Better than expected profitability in Coal business
MLL has coal mines in Mozambique and in Indonesia owned by its subsidiaries and is active
in coal trading and handling. Under such arrangements, it performs the drybulk loading,
transportation and discharge activities and all logistical activities in India. The mining business
reported the revenue increase of 343.7% YoY to INR2.7bn and derived one of the best profits
(EBIT of INR132m) since commencement of business in 4QFY09. It has been able to improve
margins significantly as it moves along the learning curve in business.


Recent developments
The company is regularly increasing its tonnage and has added two vessels (one Aframax
crude carrier and one Panamax dry bulk carrier) by 1QFY11 end. Furthermore, MLL
Singapore has entered contract to buy 1994-built gearless Panamax dry bulk vessel and is
expected to join fleet in 3QFY11.
The Company through its wholly-owned offshore subsidiary in Singapore is close to starting
a 7-year project of Mobile Offshore Production Unit (MOPU) and Floating Storage and
offloading unit (FSOU). The charter is expected to commence by December 2010, extended
from earlier date of September 2010, due to improvement in scope of contract. The total
capital expenditure to modify vessels for this project is estimated at INR5.6bn and will have
a revenue contribution of ~INR705m in FY11e and ~INR1.5bn thereafter.
The Company has approved the issue of 27.8m warrants carrying a right to subscribe to
equal number of equity shares at INR1 each on preferential basis to the Promoters at a
meeting held on October 28, 2010 and fixed the price at INR13.7 per warrant, i.e., 25%
of INR55 (the price at which the equity shares will be allotted on exercise of option attached
to the warrants). We have assumed 50% warrant conversion in FY11e resulting into 5.7%
increase in diluted equity to 255m shares and remaining 50% conversion in FY12e, resulting
into diluted equity to 268.9m shares.
MLL (Singapore) - NAV contributes 70% of CMP
MLL holds 72.3% stake in MLL (Singapore) focused on dry bulk shipping with a fleet of 12
owned and 3 in-chartered vessels. The latter contributed a revenue of INR1.9bn in 2QFY11
representing 56% of consolidated revenue. EBIDTA grew by 3.5% to USD20.6m and net
earnings remained flat at USD9.9m. MLL Singapore’s ~80% fleet is contracted for 2HFY11
while the same for FY12e is ~60%. As per the management, the net asset value of fleet stands
at ~USD388m (i.e., ~INR17bn); considering 72% stake is translating into ~INR49/share for
MLL. We have valued MLL Singapore at INR37 per share at ~25% discount to NAV.

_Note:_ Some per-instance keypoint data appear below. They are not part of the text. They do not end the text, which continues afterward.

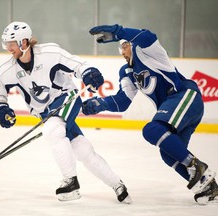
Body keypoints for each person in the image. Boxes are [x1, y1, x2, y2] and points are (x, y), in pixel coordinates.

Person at [0, 21, 131, 203]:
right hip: (44, 113)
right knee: (82, 150)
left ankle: (71, 182)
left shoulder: (50, 53)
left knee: (52, 131)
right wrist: (1, 110)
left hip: (67, 98)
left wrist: (89, 73)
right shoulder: (8, 70)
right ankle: (118, 185)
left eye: (11, 43)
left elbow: (77, 64)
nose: (8, 48)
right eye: (6, 44)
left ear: (24, 42)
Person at [82, 24, 218, 205]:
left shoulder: (149, 51)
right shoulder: (126, 71)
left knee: (151, 129)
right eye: (120, 48)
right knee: (168, 153)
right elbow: (123, 101)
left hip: (185, 97)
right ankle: (209, 186)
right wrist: (99, 104)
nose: (122, 52)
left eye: (124, 46)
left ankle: (196, 166)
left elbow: (147, 36)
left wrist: (118, 31)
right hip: (177, 108)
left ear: (132, 44)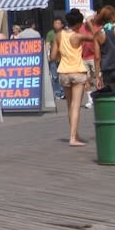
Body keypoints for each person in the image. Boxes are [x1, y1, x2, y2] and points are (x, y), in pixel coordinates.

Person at [50, 9, 90, 147]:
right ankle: (73, 137)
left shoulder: (59, 35)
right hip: (78, 71)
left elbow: (52, 56)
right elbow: (96, 37)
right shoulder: (78, 36)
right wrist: (89, 23)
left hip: (64, 72)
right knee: (76, 106)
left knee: (69, 105)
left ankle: (75, 134)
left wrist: (63, 57)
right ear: (79, 23)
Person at [45, 18, 65, 99]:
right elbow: (47, 45)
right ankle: (57, 93)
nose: (55, 25)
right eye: (54, 23)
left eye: (57, 23)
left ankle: (64, 92)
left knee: (63, 76)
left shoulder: (64, 33)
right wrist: (47, 56)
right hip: (53, 58)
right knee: (55, 76)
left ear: (62, 25)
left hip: (63, 57)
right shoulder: (50, 33)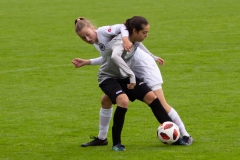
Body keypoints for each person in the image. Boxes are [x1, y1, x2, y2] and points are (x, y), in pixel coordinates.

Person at [73, 16, 190, 151]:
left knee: (158, 102)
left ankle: (184, 135)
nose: (87, 39)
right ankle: (104, 139)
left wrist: (151, 56)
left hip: (142, 67)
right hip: (125, 71)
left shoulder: (109, 33)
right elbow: (110, 58)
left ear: (92, 28)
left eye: (87, 34)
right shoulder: (99, 41)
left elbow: (126, 35)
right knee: (108, 100)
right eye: (83, 38)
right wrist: (87, 62)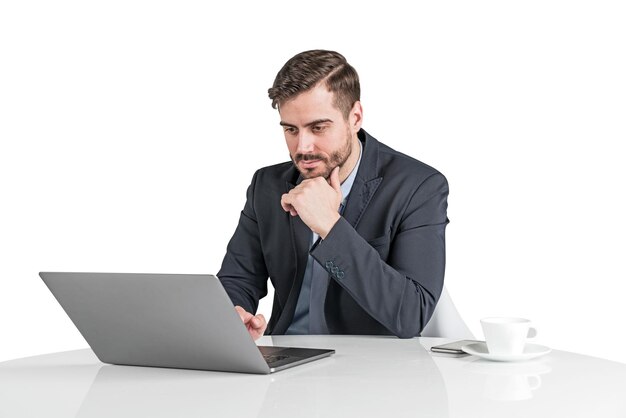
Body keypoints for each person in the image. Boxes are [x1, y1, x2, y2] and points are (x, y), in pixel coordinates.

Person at [218, 50, 449, 339]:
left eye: (318, 127)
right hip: (287, 358)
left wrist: (330, 225)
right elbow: (238, 279)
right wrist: (235, 313)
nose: (303, 147)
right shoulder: (267, 184)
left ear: (355, 117)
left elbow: (411, 314)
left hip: (369, 368)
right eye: (291, 129)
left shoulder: (418, 187)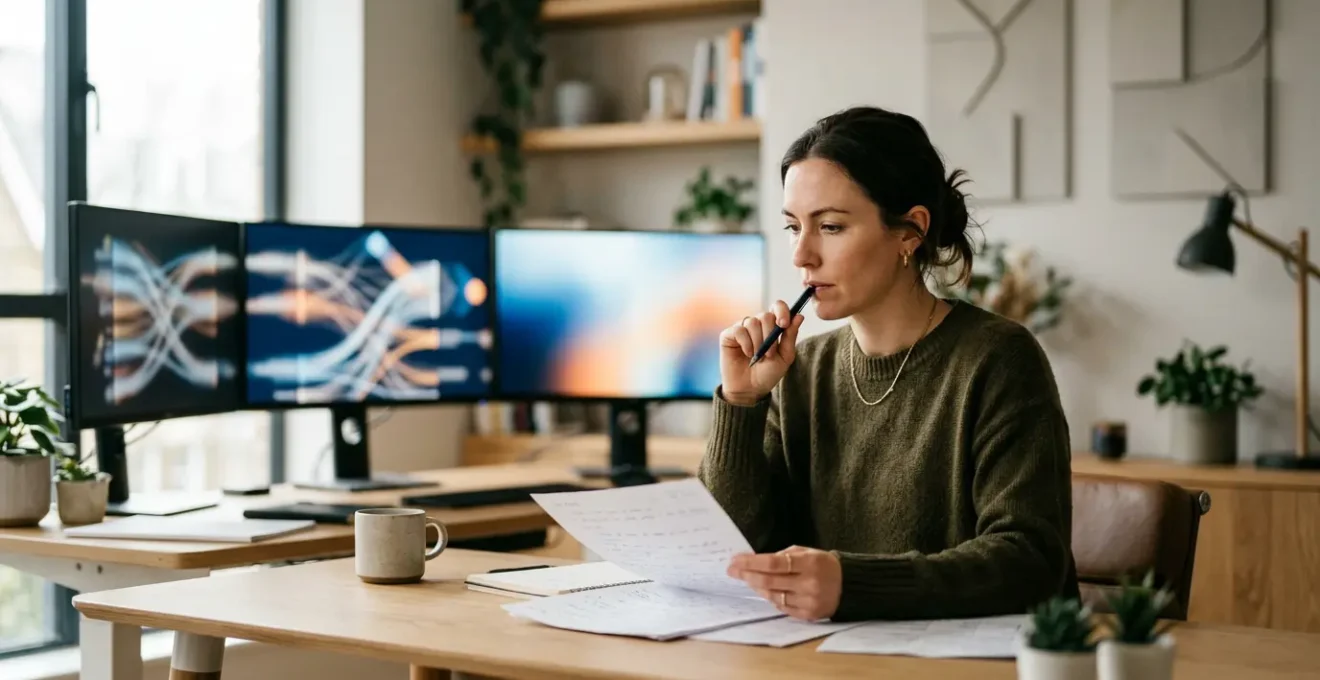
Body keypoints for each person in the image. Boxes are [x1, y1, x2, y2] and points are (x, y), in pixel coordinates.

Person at [698, 105, 1078, 623]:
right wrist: (742, 402)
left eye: (830, 227)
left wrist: (853, 584)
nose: (802, 256)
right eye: (793, 227)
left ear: (910, 231)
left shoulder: (998, 359)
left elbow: (1030, 559)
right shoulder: (800, 371)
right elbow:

Standalone financials - Strong recovery on a QoQ basis
Standalone business, focused on tanker shipping and dredgers has been able to report
profit of INR61m in FY11e which otherwise was impacting consolidated financials in current
challenging time in the shipping sector.


Valuation and recommendation
MLL's capabilities in shipping and coal handling to provide total logistic support in coal
transport will help to capitalise on growing needs of coal import in India. Considering better
than expected performance in 1HFY11, we have revised upwards our revenue estimates
by 6.5% to INR25.2bn in FY11e and by 6.8% to INR28.2bn in FY12e mainly on account of
upward revision in coal revenue from INR7.8bn to INR9.4bn in FY11e. We have upgraded
PAT estimates from INR1.1bn to INR1.9bn and from INR2.1bn to INR2.6bn for FY11e and
FY12e, respectively. However, considering equity dilution, our revised EPS stands at INR7.5
(earlier INR4.9) in FY11e and INR9.8 (earlier INR8.8) in FY12e.
We maintain our valuation method based on book value and net asset value as well as
earnings estimates to factor in the current sentiment as well as value creation opportunities.
Considering NAV of INR74 per share, BV of INR87 in FY12 and 7xFY12e value of INR68,
we are revising our target price from INR73 to INR77. Additionally, the decline in share of
shipping revenue from 86% in FY09 to 47% in FY12e and a discount to book affords high
degree of safety. We reiterate a BUY rating with an upside potential of 15%.